Bob Jones Air Force ROTC (AFROTC) earned second place overall against 10 teams from southern region schools at the annual Northside High School Drill Competition. Chief Master Sgt. Ellis Clark and Lt. Col. Randy Herd are AFROTC instructors at Bob Jones.
Bob Jones also earned first place for both armed regulation drill and color guard regulation and third place in both inspection regulation and unarmed regulation drill.
Participants in all areas of the drill competition were Christian Weiss, Sean Motz, Tyler Renn, Christopher Marris, Chantel Watson, Teralynn Stewart, James Agee, Edward Little, John Dyson, Akeia Williams and Christian Morris.
“Our Honor Guard won first place for excellent execution of their maneuvers. The team consisted of cadets Chantel Watson, Sean Motz, Christian Weiss and Akeia Williams, who were judged against nine other teams,” Clark said.
The Honor Guard performed a sequence of 31 memorized steps, including presentation of colors and a myriad of directional changes using wheel turns and color reverse maneuvers while staying in step, keeping perfect alignment and maintaining a timing of 100-120 steps per minute, Clark said.

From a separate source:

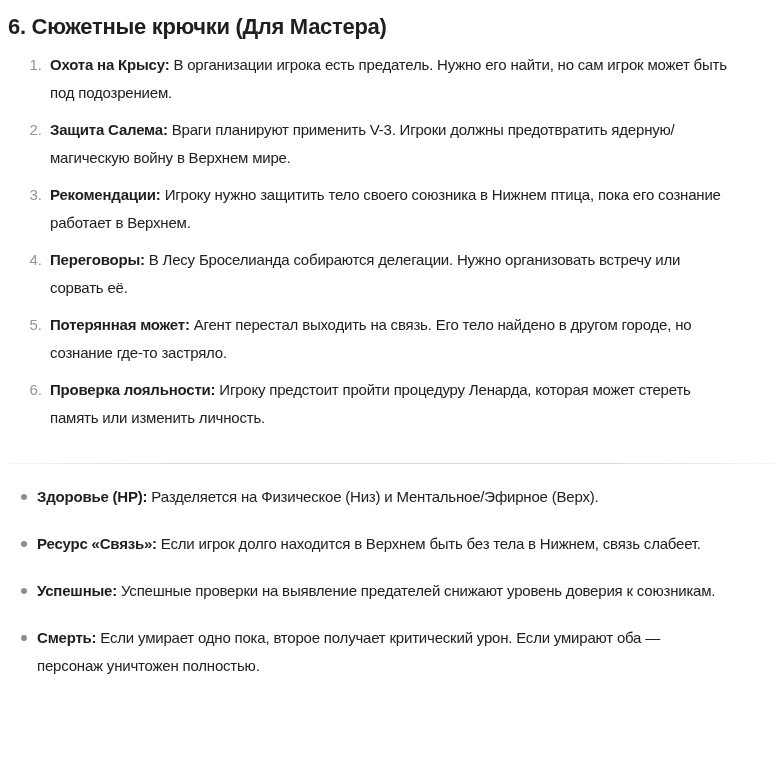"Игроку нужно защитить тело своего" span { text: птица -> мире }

During regulation drill, whether armed or unarmed, the drill team commander directs the squad through 36 or more procedural movements that must be executed crisply and exactly, as dictated by Air Force regulations manuals.
In armed drills, “the additional challenge of handling and moving a 10-pound rifle while marching isn’t as easy as the cadets make it look, especially when everyone trying to remain in sync to execute the exact same move,” Clark said.
This semester, AFROTC will attend the J.O. Johnson High School Drill Meet in March and Lafayette Drill Meet in Oxford, Miss. in April. “Our cadets enjoy stepping to the challenge,” he said.
“Drill team students are always first class,” Bob Jones Principal Robby Parker said. “They present the colors at PTA, sporting events and at different functions around town.”